[Images with bounding boxes]
*** Block opens ***

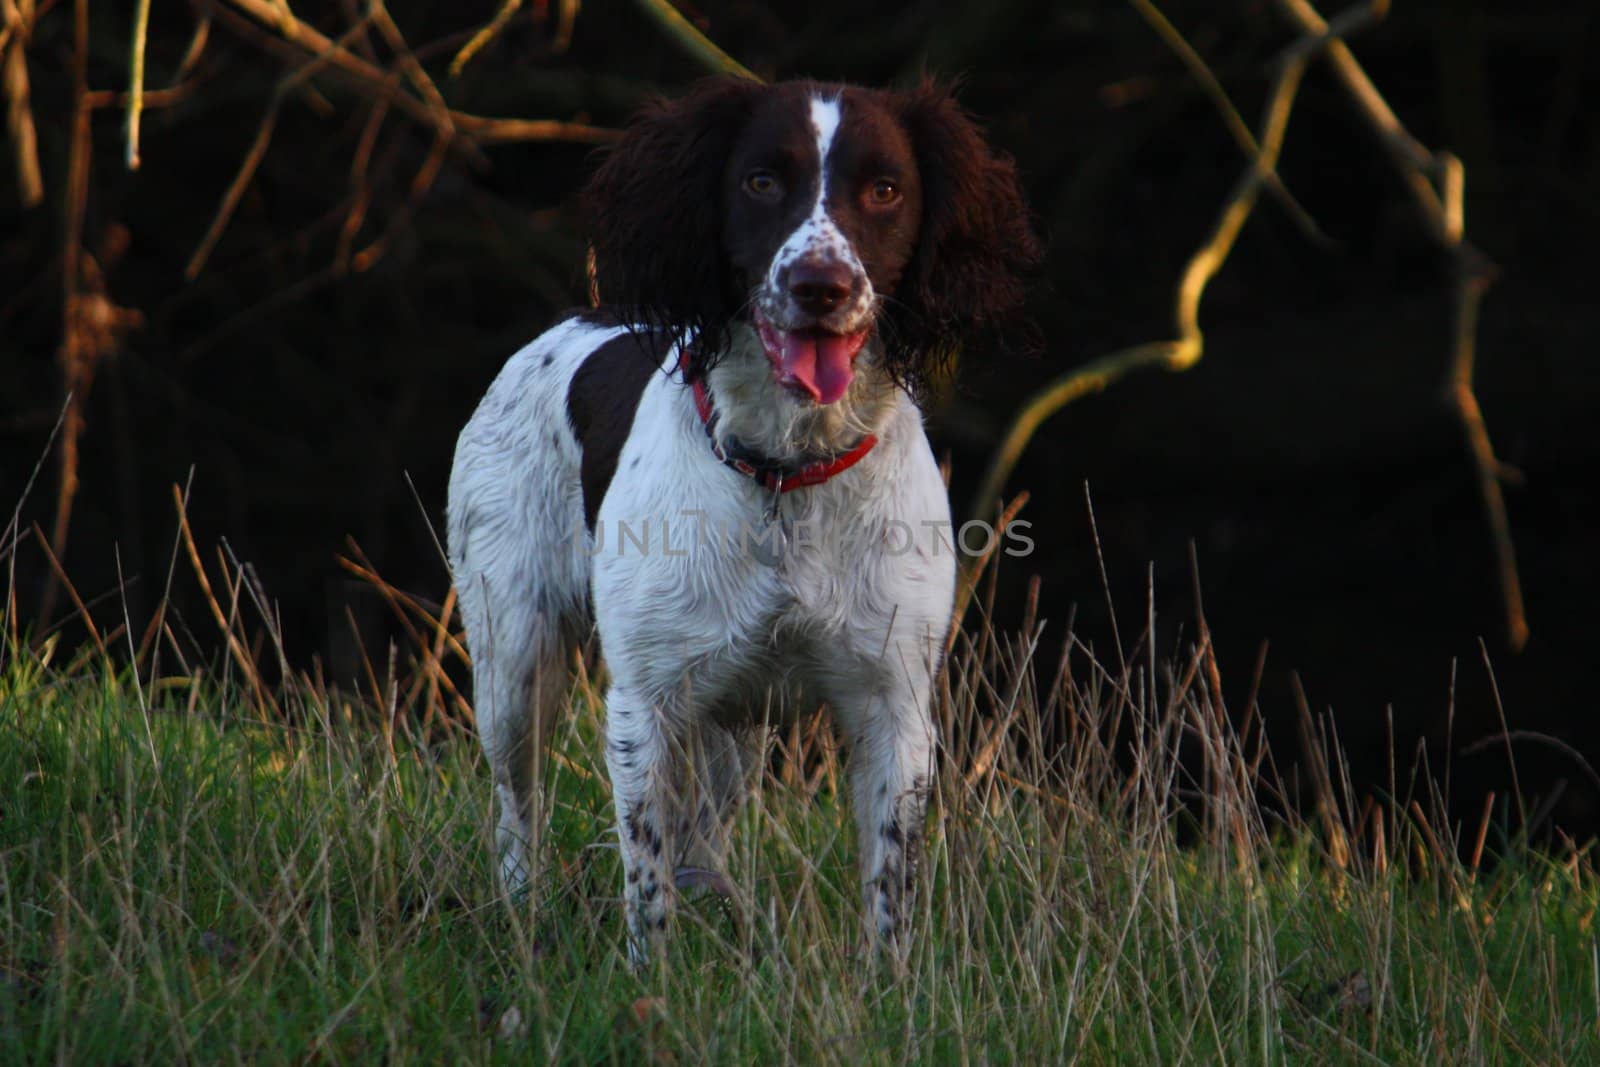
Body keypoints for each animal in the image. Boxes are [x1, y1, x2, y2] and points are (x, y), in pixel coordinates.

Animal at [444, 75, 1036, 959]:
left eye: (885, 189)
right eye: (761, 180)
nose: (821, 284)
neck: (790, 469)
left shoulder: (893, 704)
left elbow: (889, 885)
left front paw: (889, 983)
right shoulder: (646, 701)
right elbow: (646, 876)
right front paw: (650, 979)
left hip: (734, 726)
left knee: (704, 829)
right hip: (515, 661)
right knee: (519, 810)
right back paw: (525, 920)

*** Block closes ***

Repeat the entries above exactly and skip the images.

> [Exercise output]
Body keypoints for each animal in the image. Boxes are [x1, y1, x2, y2] and points are (x, y), in pixel coordinates.

Animal at [444, 75, 1036, 959]:
left eye: (885, 189)
right eye: (761, 180)
nose: (821, 284)
neck: (790, 469)
left shoulder: (893, 704)
left elbow: (889, 885)
left front paw: (889, 983)
right shoulder: (646, 701)
right elbow: (646, 876)
right front paw: (650, 979)
left hip: (734, 726)
left knee: (704, 829)
right hip: (515, 661)
right knee: (519, 810)
right back paw: (525, 920)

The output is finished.